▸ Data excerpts
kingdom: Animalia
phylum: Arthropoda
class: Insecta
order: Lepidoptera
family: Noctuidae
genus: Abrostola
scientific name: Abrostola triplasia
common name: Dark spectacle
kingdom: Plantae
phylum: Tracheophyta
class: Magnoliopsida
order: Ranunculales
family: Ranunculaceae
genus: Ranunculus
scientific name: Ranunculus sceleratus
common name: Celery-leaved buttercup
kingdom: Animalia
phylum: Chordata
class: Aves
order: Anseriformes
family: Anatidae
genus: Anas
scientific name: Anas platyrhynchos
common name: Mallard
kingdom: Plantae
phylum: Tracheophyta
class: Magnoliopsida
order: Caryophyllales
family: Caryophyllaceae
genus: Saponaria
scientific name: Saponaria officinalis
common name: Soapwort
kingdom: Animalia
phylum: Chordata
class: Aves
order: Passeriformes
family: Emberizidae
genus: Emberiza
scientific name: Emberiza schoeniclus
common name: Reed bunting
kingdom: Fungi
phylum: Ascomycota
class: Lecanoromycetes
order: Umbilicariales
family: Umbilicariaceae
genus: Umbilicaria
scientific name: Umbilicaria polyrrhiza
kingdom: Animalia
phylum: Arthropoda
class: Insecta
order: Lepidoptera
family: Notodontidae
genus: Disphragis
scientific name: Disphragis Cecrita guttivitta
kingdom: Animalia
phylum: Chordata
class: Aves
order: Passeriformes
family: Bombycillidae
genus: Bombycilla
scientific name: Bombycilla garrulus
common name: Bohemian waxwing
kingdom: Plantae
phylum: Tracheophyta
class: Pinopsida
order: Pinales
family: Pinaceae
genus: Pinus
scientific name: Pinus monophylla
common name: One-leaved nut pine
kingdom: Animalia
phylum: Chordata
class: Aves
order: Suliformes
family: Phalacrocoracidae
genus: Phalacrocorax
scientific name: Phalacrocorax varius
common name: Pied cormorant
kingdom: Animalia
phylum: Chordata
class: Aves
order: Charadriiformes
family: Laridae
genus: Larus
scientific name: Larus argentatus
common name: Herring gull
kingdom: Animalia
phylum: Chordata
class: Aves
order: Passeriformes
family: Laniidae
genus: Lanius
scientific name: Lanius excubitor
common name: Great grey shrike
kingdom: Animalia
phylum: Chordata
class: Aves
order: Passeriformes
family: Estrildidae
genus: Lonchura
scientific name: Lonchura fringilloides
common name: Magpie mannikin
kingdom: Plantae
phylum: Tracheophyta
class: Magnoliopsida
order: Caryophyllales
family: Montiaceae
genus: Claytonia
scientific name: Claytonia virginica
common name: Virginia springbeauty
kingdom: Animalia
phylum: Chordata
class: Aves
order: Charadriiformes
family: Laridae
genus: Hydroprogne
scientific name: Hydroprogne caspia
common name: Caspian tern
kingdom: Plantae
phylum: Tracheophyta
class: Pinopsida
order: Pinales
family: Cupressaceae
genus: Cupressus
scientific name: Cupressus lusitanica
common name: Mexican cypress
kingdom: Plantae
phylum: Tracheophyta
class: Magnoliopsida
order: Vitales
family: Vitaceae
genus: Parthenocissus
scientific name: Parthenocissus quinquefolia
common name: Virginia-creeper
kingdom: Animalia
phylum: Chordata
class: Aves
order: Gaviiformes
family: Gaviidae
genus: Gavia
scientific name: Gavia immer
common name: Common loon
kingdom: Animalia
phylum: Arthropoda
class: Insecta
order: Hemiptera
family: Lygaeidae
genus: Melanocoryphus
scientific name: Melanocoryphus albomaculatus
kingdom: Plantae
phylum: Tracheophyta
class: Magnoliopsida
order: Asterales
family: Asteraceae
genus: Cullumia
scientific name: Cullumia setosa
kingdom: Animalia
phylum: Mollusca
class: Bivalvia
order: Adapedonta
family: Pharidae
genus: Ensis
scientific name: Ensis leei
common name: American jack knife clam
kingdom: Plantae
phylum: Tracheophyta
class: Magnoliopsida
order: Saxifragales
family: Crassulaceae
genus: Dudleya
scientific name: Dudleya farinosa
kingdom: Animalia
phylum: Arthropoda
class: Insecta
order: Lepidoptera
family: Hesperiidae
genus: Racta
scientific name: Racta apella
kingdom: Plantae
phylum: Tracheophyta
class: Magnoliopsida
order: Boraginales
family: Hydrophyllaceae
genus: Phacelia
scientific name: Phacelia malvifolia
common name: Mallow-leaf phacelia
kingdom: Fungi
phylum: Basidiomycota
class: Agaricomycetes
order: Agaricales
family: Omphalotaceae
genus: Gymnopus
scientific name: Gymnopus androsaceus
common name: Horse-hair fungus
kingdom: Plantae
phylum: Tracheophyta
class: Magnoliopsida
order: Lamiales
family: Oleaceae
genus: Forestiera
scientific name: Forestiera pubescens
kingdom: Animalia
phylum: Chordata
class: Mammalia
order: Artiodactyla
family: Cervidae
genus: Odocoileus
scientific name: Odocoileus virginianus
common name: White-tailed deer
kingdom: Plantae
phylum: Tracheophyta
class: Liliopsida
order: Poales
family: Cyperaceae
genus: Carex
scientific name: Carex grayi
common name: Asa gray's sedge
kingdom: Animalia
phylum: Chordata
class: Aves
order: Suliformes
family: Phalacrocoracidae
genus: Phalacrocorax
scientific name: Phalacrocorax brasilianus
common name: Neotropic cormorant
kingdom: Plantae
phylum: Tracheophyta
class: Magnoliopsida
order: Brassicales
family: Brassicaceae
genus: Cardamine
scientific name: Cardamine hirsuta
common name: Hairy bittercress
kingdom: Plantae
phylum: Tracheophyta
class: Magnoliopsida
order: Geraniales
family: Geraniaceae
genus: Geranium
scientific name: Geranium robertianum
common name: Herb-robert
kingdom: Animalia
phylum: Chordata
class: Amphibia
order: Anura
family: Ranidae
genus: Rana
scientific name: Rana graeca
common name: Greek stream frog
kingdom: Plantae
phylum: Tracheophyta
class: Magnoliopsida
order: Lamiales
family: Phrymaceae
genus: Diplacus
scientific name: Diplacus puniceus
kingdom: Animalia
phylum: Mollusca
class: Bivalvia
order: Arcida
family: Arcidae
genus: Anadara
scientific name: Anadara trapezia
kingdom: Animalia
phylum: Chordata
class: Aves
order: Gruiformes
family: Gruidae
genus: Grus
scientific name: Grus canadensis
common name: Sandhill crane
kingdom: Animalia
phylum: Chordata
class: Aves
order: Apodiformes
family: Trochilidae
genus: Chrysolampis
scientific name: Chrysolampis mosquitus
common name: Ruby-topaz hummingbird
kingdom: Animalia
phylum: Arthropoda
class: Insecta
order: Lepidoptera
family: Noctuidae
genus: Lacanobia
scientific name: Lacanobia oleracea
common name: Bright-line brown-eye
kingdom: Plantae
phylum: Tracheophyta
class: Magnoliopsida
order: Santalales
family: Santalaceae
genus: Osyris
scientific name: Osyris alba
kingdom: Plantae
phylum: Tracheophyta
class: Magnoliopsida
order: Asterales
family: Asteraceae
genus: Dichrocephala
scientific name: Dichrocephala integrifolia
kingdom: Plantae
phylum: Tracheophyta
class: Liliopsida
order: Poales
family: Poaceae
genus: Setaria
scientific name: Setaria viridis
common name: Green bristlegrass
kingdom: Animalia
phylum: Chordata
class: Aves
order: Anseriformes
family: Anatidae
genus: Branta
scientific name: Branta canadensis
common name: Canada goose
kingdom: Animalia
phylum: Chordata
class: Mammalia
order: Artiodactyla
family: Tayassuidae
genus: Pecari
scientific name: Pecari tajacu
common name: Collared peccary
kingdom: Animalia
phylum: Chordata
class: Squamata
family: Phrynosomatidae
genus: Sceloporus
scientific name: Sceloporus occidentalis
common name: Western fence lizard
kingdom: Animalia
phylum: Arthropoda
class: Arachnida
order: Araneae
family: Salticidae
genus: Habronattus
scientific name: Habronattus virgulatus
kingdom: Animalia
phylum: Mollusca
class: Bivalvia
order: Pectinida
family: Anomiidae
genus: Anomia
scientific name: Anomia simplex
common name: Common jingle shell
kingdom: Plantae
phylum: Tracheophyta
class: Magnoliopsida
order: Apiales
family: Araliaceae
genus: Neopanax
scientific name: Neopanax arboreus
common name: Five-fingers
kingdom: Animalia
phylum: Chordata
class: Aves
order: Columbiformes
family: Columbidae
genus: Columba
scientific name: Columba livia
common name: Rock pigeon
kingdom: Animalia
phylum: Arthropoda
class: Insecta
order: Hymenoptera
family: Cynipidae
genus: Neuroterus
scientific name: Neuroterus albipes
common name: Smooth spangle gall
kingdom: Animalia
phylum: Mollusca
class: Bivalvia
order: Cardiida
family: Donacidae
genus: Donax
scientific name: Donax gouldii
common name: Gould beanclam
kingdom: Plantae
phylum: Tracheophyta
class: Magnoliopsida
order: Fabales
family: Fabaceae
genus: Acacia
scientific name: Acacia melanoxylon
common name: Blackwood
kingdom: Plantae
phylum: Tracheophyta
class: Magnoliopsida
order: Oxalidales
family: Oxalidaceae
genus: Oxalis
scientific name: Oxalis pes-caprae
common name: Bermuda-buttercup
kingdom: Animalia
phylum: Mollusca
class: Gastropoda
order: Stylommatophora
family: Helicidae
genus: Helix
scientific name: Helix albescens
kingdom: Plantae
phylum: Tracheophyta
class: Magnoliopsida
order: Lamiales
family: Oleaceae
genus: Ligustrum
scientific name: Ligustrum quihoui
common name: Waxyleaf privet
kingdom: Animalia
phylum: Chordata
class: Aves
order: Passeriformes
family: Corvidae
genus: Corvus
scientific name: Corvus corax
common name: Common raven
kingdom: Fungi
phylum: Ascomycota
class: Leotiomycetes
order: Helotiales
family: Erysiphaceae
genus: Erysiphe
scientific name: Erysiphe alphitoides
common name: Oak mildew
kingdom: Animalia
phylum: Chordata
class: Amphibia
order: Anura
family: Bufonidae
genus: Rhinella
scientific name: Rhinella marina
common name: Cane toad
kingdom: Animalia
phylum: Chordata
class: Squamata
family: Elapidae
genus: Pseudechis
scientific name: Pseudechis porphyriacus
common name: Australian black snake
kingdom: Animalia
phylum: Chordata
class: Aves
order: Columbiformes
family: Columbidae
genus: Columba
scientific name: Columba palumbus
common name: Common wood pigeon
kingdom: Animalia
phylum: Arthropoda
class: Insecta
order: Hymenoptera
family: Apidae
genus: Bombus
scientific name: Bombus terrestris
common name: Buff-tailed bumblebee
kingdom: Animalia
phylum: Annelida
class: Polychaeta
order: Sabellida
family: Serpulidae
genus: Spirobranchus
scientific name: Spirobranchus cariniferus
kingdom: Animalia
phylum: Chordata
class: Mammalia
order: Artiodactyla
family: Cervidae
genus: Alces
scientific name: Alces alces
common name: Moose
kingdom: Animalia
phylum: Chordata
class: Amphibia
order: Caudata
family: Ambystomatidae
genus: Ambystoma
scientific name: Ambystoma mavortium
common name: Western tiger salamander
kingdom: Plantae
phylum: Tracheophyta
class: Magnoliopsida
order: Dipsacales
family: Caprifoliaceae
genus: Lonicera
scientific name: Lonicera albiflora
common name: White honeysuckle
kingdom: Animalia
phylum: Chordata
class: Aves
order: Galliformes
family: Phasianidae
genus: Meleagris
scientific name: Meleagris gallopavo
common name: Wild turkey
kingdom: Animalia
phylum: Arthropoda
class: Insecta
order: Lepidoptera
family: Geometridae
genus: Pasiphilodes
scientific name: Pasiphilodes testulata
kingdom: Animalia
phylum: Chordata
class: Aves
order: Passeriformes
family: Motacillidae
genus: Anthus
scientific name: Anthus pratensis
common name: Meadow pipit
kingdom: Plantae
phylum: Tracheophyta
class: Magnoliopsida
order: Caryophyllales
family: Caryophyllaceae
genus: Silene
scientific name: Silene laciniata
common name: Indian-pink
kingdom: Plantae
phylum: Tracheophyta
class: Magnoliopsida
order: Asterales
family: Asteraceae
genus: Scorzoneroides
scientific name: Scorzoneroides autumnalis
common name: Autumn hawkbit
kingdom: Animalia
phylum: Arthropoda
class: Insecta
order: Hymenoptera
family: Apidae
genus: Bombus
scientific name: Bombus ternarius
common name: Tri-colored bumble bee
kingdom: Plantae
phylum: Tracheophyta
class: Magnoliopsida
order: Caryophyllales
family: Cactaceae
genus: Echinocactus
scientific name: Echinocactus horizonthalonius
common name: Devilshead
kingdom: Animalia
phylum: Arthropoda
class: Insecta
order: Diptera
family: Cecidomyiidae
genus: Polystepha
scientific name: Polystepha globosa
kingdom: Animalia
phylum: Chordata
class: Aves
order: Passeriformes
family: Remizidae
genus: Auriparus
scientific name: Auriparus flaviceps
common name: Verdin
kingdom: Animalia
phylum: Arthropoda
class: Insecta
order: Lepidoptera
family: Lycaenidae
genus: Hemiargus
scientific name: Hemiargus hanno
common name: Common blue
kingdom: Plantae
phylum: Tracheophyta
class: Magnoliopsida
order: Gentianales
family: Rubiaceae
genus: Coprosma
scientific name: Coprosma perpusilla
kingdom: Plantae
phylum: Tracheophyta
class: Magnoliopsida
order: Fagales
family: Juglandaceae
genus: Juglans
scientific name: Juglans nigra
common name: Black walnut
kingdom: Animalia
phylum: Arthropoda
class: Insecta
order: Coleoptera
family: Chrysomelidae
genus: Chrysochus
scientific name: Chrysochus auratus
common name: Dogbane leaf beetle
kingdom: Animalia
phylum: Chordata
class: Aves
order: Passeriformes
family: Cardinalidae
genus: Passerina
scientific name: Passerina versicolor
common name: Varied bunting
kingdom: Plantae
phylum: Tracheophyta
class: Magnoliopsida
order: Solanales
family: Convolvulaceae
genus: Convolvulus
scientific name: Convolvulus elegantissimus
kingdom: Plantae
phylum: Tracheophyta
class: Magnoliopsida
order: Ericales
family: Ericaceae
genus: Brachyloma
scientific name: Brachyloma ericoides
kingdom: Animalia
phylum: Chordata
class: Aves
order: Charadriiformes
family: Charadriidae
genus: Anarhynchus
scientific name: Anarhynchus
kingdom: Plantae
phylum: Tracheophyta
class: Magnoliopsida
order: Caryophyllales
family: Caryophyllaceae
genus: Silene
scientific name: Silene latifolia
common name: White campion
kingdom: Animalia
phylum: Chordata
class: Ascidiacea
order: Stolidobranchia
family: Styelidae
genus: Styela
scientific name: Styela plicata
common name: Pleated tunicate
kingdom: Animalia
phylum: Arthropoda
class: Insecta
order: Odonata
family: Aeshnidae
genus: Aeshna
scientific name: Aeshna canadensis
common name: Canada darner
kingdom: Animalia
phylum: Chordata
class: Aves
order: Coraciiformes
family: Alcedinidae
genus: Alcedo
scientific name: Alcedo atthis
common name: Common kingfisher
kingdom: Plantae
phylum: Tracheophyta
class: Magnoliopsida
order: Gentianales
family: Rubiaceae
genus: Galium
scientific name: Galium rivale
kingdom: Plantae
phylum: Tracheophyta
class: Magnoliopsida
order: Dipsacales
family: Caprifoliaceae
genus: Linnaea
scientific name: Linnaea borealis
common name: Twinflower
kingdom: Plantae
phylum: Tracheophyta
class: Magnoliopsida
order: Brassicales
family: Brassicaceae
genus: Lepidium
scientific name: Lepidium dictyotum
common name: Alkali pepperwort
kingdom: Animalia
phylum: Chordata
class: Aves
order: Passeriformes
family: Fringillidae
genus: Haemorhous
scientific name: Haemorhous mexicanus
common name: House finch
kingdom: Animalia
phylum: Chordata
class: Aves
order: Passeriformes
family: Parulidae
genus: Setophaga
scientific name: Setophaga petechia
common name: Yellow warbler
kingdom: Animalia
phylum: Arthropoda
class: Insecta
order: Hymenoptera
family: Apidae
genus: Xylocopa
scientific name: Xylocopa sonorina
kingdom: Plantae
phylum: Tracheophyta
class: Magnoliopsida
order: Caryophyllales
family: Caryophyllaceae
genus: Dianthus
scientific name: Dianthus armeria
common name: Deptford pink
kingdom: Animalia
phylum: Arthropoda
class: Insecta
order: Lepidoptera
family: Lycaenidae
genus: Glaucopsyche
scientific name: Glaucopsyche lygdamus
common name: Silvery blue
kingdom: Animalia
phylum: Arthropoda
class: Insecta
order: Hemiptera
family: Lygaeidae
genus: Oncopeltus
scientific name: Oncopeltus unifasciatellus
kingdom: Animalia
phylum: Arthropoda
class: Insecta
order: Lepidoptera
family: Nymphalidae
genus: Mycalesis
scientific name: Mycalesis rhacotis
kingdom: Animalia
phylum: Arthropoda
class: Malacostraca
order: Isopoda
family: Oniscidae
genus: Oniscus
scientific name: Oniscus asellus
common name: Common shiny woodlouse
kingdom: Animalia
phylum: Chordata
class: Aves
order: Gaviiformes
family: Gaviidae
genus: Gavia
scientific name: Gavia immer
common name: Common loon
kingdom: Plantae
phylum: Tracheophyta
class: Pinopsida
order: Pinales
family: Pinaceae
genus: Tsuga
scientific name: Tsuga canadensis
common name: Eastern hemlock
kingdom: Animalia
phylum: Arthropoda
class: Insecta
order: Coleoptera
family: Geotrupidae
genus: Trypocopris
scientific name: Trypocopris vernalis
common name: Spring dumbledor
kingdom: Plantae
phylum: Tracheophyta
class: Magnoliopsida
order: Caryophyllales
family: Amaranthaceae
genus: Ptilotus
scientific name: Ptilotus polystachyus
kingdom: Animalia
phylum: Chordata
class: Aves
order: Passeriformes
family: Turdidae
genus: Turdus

▸ Exercise aim
Gather each line from the listing above that contains the string "Bombus".

▸ Task response
genus: Bombus
scientific name: Bombus terrestris
genus: Bombus
scientific name: Bombus ternarius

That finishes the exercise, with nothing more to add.